* DATA SUPPLIED
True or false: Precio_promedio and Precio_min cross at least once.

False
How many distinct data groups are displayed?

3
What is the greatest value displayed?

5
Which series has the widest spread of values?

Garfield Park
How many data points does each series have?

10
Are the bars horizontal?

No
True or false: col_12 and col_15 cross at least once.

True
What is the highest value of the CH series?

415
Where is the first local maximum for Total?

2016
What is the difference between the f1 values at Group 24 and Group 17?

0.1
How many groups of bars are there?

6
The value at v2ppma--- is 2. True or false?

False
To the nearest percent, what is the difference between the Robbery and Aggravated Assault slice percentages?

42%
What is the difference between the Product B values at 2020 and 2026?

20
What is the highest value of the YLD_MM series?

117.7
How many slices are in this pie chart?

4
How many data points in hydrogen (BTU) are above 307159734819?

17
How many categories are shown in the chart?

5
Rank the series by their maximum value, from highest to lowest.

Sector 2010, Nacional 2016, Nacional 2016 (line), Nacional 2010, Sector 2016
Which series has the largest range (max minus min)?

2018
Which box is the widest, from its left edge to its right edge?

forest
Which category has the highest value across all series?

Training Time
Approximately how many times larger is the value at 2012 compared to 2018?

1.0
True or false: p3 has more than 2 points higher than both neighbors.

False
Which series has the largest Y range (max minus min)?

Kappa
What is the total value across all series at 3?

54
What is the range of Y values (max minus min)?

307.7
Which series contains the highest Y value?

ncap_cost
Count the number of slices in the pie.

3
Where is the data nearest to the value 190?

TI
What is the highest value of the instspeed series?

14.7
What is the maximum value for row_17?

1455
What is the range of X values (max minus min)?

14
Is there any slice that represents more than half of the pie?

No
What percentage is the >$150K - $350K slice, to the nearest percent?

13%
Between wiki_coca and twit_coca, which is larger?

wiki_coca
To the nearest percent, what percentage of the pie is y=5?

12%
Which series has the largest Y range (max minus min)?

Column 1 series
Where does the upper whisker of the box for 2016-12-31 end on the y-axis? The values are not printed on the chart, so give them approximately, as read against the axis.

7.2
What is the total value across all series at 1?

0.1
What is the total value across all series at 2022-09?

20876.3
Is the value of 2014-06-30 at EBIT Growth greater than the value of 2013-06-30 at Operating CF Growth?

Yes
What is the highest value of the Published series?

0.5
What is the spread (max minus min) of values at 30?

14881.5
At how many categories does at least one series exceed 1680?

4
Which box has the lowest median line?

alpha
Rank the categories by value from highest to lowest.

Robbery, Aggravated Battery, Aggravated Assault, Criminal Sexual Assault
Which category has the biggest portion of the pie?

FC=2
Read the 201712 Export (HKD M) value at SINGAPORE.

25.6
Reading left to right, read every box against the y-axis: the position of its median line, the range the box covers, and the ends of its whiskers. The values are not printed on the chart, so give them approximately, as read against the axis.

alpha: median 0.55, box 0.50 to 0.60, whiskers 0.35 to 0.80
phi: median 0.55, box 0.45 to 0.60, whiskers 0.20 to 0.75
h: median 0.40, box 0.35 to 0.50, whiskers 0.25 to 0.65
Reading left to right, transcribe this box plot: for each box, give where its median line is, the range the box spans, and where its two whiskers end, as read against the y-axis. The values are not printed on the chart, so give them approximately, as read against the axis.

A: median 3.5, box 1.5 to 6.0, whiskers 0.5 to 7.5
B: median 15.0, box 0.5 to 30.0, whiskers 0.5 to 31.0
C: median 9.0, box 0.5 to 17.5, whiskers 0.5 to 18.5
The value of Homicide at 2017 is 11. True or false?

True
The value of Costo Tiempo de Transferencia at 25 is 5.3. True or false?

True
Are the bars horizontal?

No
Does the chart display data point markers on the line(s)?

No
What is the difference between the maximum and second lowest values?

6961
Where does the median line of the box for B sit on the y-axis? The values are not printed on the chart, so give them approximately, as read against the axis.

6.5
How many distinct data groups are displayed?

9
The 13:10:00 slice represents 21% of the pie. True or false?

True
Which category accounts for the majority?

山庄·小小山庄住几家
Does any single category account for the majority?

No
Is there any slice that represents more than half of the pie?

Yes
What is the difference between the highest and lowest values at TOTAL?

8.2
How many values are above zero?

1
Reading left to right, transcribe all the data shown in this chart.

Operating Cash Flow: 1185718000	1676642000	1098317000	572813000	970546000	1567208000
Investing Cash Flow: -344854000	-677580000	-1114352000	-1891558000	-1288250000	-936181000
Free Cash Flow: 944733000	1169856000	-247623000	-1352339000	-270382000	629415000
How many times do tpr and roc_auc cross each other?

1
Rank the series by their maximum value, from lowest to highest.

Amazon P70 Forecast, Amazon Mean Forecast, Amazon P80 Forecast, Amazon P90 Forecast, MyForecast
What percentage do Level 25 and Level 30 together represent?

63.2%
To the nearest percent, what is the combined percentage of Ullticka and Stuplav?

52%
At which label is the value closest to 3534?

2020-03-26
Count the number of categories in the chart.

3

* WORK REQUEST
Rewrite all the rows above with every "data points" changed to "plotted points" and nothing else altered.

* RESPONSE FOR THIS EXERCISE
True or false: Precio_promedio and Precio_min cross at least once.

False
How many distinct data groups are displayed?

3
What is the greatest value displayed?

5
Which series has the widest spread of values?

Garfield Park
How many plotted points does each series have?

10
Are the bars horizontal?

No
True or false: col_12 and col_15 cross at least once.

True
What is the highest value of the CH series?

415
Where is the first local maximum for Total?

2016
What is the difference between the f1 values at Group 24 and Group 17?

0.1
How many groups of bars are there?

6
The value at v2ppma--- is 2. True or false?

False
To the nearest percent, what is the difference between the Robbery and Aggravated Assault slice percentages?

42%
What is the difference between the Product B values at 2020 and 2026?

20
What is the highest value of the YLD_MM series?

117.7
How many slices are in this pie chart?

4
How many plotted points in hydrogen (BTU) are above 307159734819?

17
How many categories are shown in the chart?

5
Rank the series by their maximum value, from highest to lowest.

Sector 2010, Nacional 2016, Nacional 2016 (line), Nacional 2010, Sector 2016
Which series has the largest range (max minus min)?

2018
Which box is the widest, from its left edge to its right edge?

forest
Which category has the highest value across all series?

Training Time
Approximately how many times larger is the value at 2012 compared to 2018?

1.0
True or false: p3 has more than 2 points higher than both neighbors.

False
Which series has the largest Y range (max minus min)?

Kappa
What is the total value across all series at 3?

54
What is the range of Y values (max minus min)?

307.7
Which series contains the highest Y value?

ncap_cost
Count the number of slices in the pie.

3
Where is the data nearest to the value 190?

TI
What is the highest value of the instspeed series?

14.7
What is the maximum value for row_17?

1455
What is the range of X values (max minus min)?

14
Is there any slice that represents more than half of the pie?

No
What percentage is the >$150K - $350K slice, to the nearest percent?

13%
Between wiki_coca and twit_coca, which is larger?

wiki_coca
To the nearest percent, what percentage of the pie is y=5?

12%
Which series has the largest Y range (max minus min)?

Column 1 series
Where does the upper whisker of the box for 2016-12-31 end on the y-axis? The values are not printed on the chart, so give them approximately, as read against the axis.

7.2
What is the total value across all series at 1?

0.1
What is the total value across all series at 2022-09?

20876.3
Is the value of 2014-06-30 at EBIT Growth greater than the value of 2013-06-30 at Operating CF Growth?

Yes
What is the highest value of the Published series?

0.5
What is the spread (max minus min) of values at 30?

14881.5
At how many categories does at least one series exceed 1680?

4
Which box has the lowest median line?

alpha
Rank the categories by value from highest to lowest.

Robbery, Aggravated Battery, Aggravated Assault, Criminal Sexual Assault
Which category has the biggest portion of the pie?

FC=2
Read the 201712 Export (HKD M) value at SINGAPORE.

25.6
Reading left to right, read every box against the y-axis: the position of its median line, the range the box covers, and the ends of its whiskers. The values are not printed on the chart, so give them approximately, as read against the axis.

alpha: median 0.55, box 0.50 to 0.60, whiskers 0.35 to 0.80
phi: median 0.55, box 0.45 to 0.60, whiskers 0.20 to 0.75
h: median 0.40, box 0.35 to 0.50, whiskers 0.25 to 0.65
Reading left to right, transcribe this box plot: for each box, give where its median line is, the range the box spans, and where its two whiskers end, as read against the y-axis. The values are not printed on the chart, so give them approximately, as read against the axis.

A: median 3.5, box 1.5 to 6.0, whiskers 0.5 to 7.5
B: median 15.0, box 0.5 to 30.0, whiskers 0.5 to 31.0
C: median 9.0, box 0.5 to 17.5, whiskers 0.5 to 18.5
The value of Homicide at 2017 is 11. True or false?

True
The value of Costo Tiempo de Transferencia at 25 is 5.3. True or false?

True
Are the bars horizontal?

No
Does the chart display data point markers on the line(s)?

No
What is the difference between the maximum and second lowest values?

6961
Where does the median line of the box for B sit on the y-axis? The values are not printed on the chart, so give them approximately, as read against the axis.

6.5
How many distinct data groups are displayed?

9
The 13:10:00 slice represents 21% of the pie. True or false?

True
Which category accounts for the majority?

山庄·小小山庄住几家
Does any single category account for the majority?

No
Is there any slice that represents more than half of the pie?

Yes
What is the difference between the highest and lowest values at TOTAL?

8.2
How many values are above zero?

1
Reading left to right, transcribe all the data shown in this chart.

Operating Cash Flow: 1185718000	1676642000	1098317000	572813000	970546000	1567208000
Investing Cash Flow: -344854000	-677580000	-1114352000	-1891558000	-1288250000	-936181000
Free Cash Flow: 944733000	1169856000	-247623000	-1352339000	-270382000	629415000
How many times do tpr and roc_auc cross each other?

1
Rank the series by their maximum value, from lowest to highest.

Amazon P70 Forecast, Amazon Mean Forecast, Amazon P80 Forecast, Amazon P90 Forecast, MyForecast
What percentage do Level 25 and Level 30 together represent?

63.2%
To the nearest percent, what is the combined percentage of Ullticka and Stuplav?

52%
At which label is the value closest to 3534?

2020-03-26
Count the number of categories in the chart.

3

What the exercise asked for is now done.